El apoyo se expresó a través de reposts en la red social X, donde el mandatario compartió mensajes de dirigentes cercanos que cuestionaron las acusaciones contra el también vocero presidencial.
Defensa en redes y foco en la denuncia
Entre los mensajes replicados se destacó el de la diputada Lilia Lemoine, quien defendió a Adorni y apuntó contra los sectores que impulsaron las denuncias. En su publicación, hizo referencia a la declaración del contratista Matías Tabar, quien aseguró ante la Justicia haber recibido pagos en efectivo por trabajos realizados en una propiedad ubicada en Exaltación de la Cruz.
Según fuentes judiciales, Tabar declaró que Adorni habría abonado unos 245 mil dólares en efectivo por distintas obras, que incluyeron modificaciones estructurales y la construcción de una pileta con una cascada en el jardín.
El testimonio fue presentado ante el fiscal federal Gerardo Pollicita, quien lleva adelante una investigación por presunto enriquecimiento ilícito.
La “cascada” y la disputa narrativa
Uno de los puntos que más repercusión tuvo fue la mención a la cascada, que rápidamente se volvió un elemento central en la discusión pública.
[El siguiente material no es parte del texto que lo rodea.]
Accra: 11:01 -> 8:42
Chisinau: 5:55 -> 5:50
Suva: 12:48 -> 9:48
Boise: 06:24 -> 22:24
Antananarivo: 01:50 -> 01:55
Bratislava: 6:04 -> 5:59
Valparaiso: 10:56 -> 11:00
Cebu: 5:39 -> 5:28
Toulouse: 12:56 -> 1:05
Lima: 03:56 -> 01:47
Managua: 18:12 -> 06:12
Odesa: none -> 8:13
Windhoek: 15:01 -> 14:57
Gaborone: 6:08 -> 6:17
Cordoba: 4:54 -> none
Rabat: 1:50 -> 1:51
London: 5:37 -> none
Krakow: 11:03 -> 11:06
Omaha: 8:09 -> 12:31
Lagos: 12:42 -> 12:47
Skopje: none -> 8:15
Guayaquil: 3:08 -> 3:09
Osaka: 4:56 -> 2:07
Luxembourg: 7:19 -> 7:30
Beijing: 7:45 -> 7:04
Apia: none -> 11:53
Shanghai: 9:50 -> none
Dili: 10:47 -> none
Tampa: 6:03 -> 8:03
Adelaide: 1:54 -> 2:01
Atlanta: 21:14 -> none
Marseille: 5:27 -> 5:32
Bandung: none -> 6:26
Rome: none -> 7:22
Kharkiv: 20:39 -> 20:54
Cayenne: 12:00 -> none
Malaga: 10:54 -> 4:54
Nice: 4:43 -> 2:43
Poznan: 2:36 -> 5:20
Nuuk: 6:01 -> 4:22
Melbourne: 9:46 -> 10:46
En ese marco, Lemoine buscó relativizar el tema y cuestionó la forma en que se instaló mediáticamente.
El posteo que compartió Milei también incluía comparaciones entre la vivienda atribuida a Adorni y propiedades de otros dirigentes políticos, en un intento por poner en discusión la magnitud de las obras.
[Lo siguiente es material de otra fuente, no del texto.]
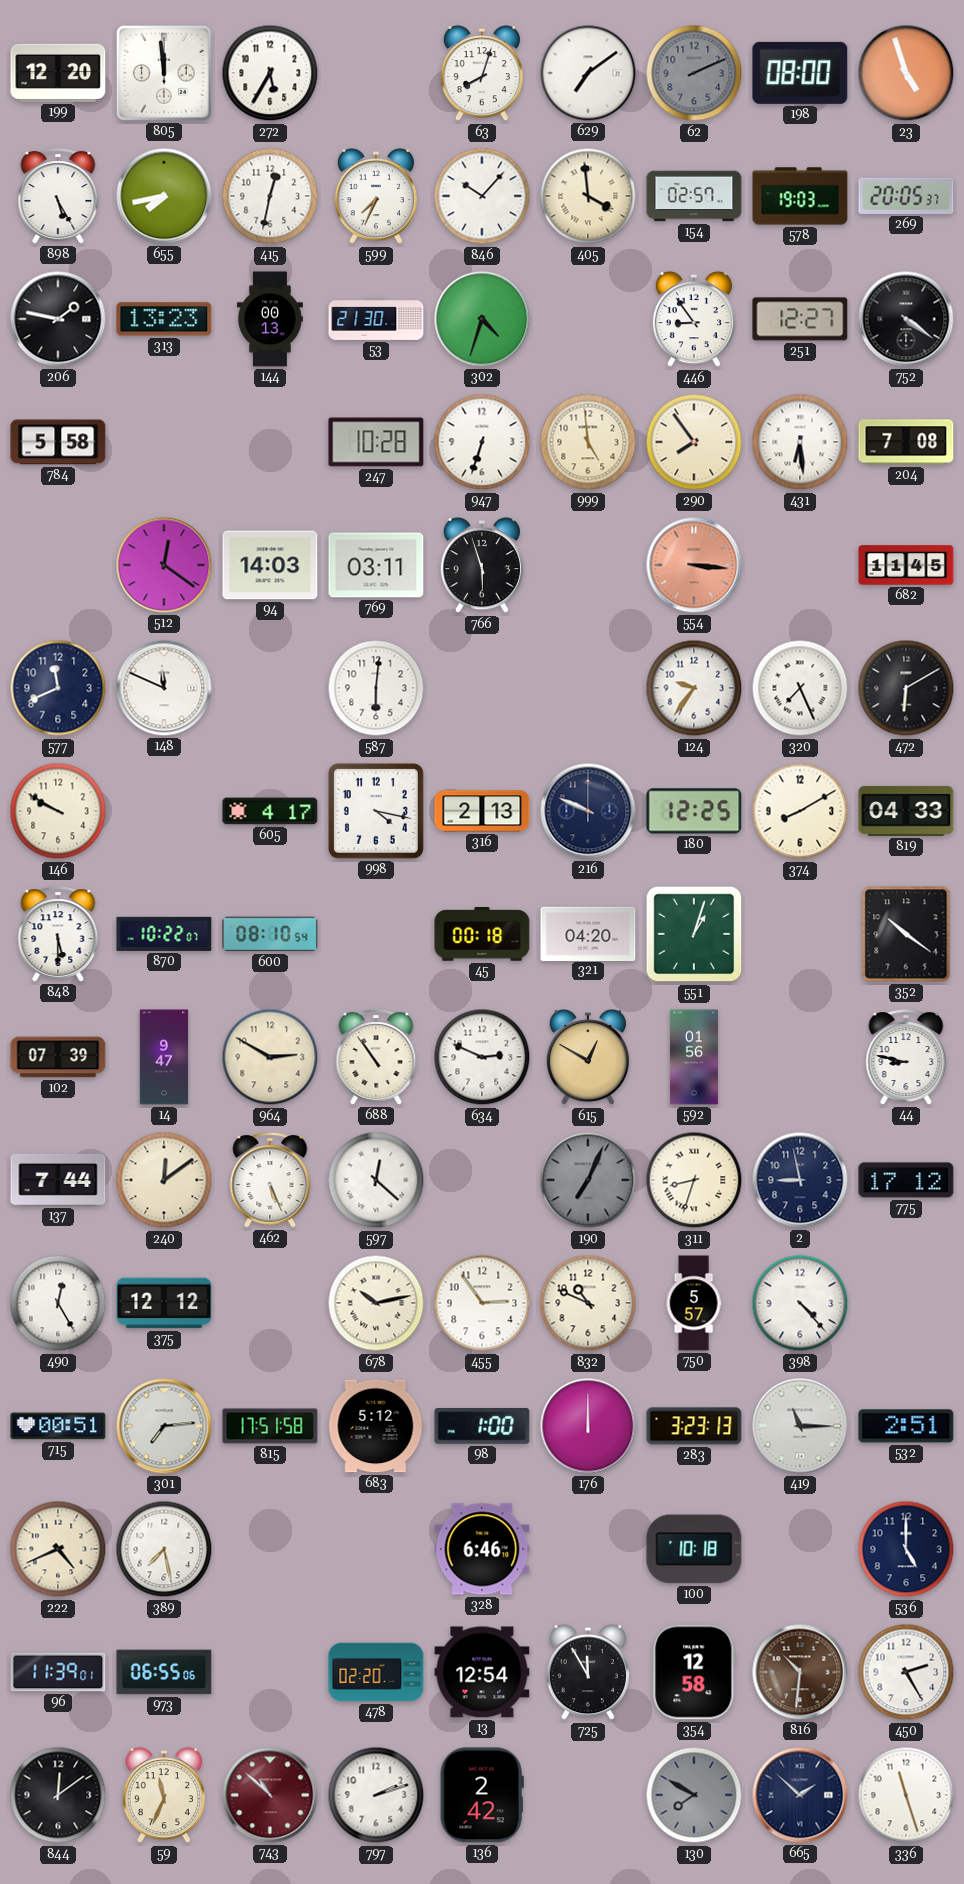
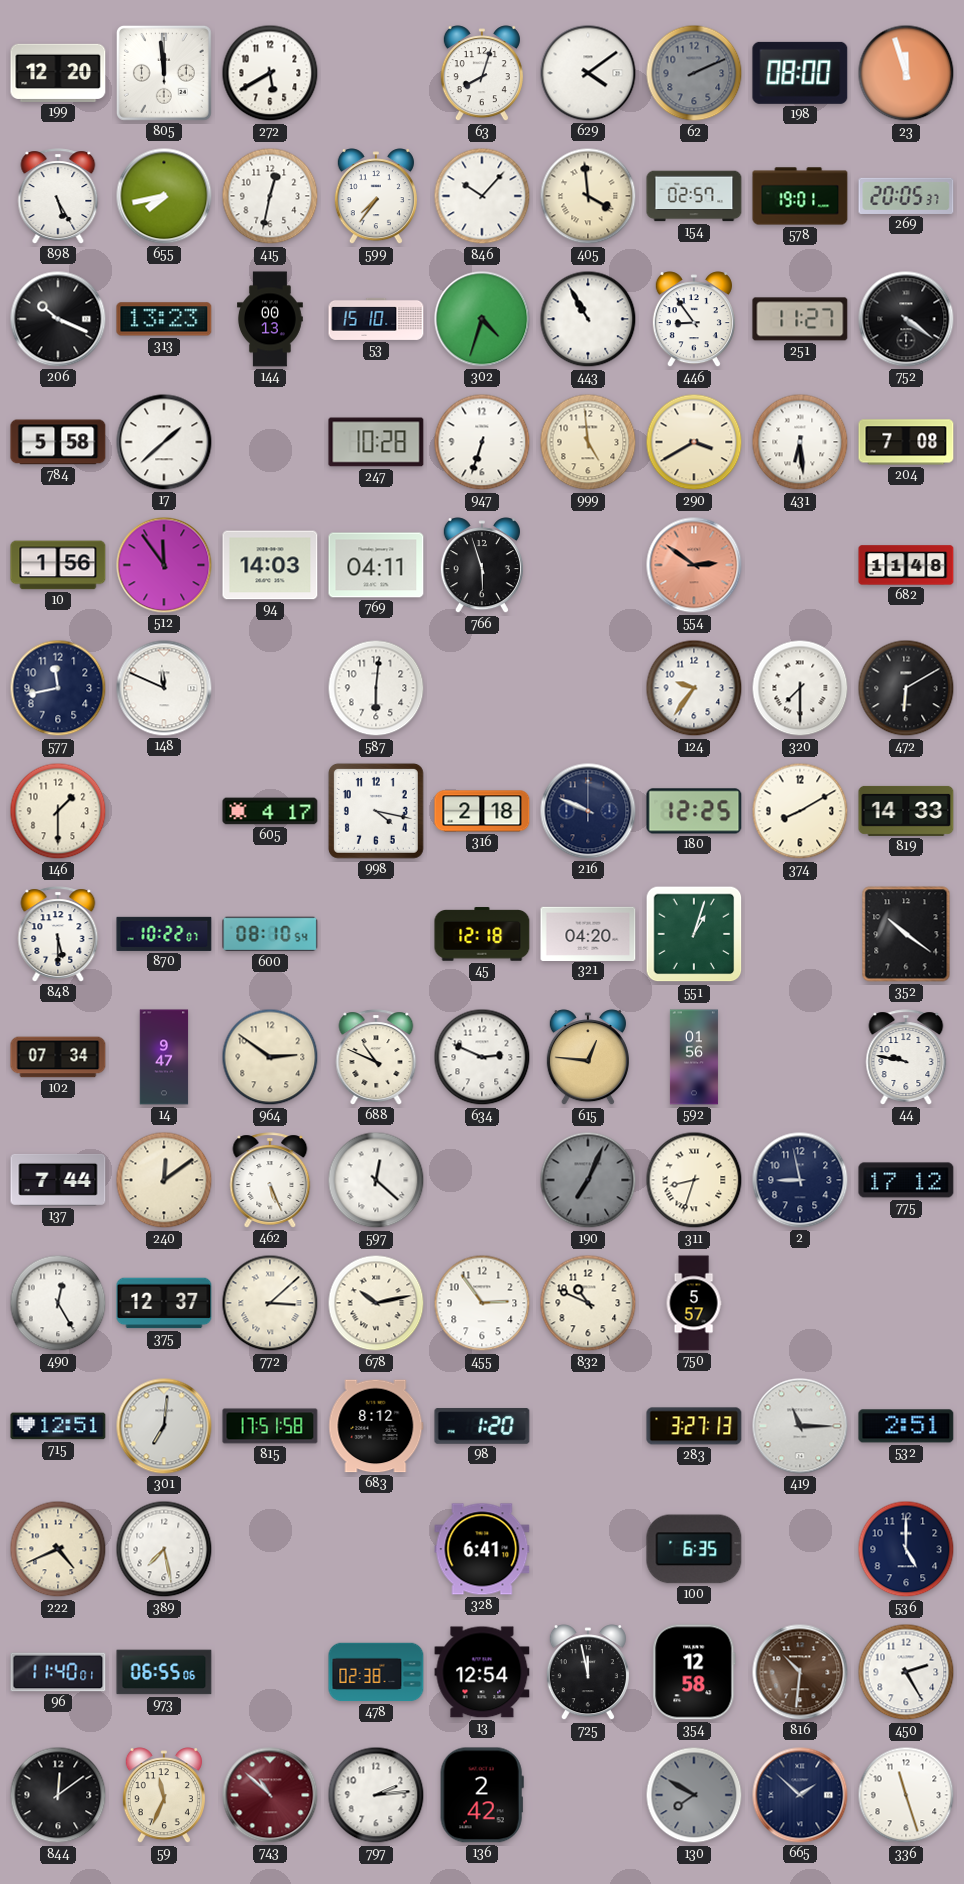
272: 5:35 -> 5:40
629: 7:09 -> 4:09
23: 4:57 -> 11:57
599: 7:34 -> 7:36
578: 19:03 -> 19:01
206: 1:47 -> 10:19
53: 21:30 -> 15:10
443: none -> 10:55
251: 12:27 -> 11:27
17: none -> 1:38
290: 7:54 -> 3:40
10: none -> 1:56
512: 12:21 -> 11:54
769: 03:11 -> 04:11
554: 3:16 -> 2:51
682: 11:45 -> 11:48
577: 11:41 -> 11:43
320: 7:26 -> 7:30
146: 9:50 -> 1:30
316: 2:13 -> 2:18
819: 04:33 -> 14:33
45: 00:18 -> 12:18
102: 07:39 -> 07:34
964: 2:50 -> 2:51
688: 10:54 -> 10:49
615: 12:50 -> 12:46
44: 8:47 -> 9:47
375: 12:12 -> 12:37
772: none -> 3:08
398: 4:23 -> none
715: 00:51 -> 12:51
301: 7:14 -> 7:01
683: 5:12 -> 8:12
98: 1:00 -> 1:20
176: 12:00 -> none
283: 3:23 -> 3:27
328: 6:46 -> 6:41
100: 10:18 -> 6:35
96: 11:39 -> 11:40
478: 02:20 -> 02:38
725: 11:55 -> 11:58
797: 2:12 -> 2:14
La causa se apoya, por ahora, en el testimonio de Tabar, quien indicó que la contratación se habría acordado en septiembre de 2024 y que el presupuesto fue modificándose a lo largo de la ejecución de los trabajos.
Señal política antes del viaje
En paralelo a la defensa pública, Milei y Adorni compartieron una actividad en la Casa Rosada, en la antesala del viaje del Presidente a Estados Unidos.
El encuentro, realizado en el despacho presidencial, reunió a autoridades de la organización B’nai B’rith Internacional, entre ellos su presidente Robert Spitzer y su CEO Dany Mariaschin. También participaron representantes locales como DAIA, encabezados por Mauro Berenstein.
Por parte del Gobierno, además de Milei y Adorni, asistieron el canciller Pablo Quirno y el ministro de Salud Mario Lugones.
Cohesión interna en un contexto de tensión
La imagen conjunta no pasó desapercibida. Se dio en un contexto en el que Adorni quedó en el centro de la escena tras la difusión de declaraciones judiciales que lo involucran, y en medio de versiones sobre posibles reacomodamientos dentro del gabinete.
En ese escenario, el Gobierno busca ordenar su estrategia política y económica. Para este viernes, el Ejecutivo prevé una nueva reunión de ministros, en un intento por consolidar la gestión frente a un contexto atravesado por tensiones internas y desafíos de gobernabilidad.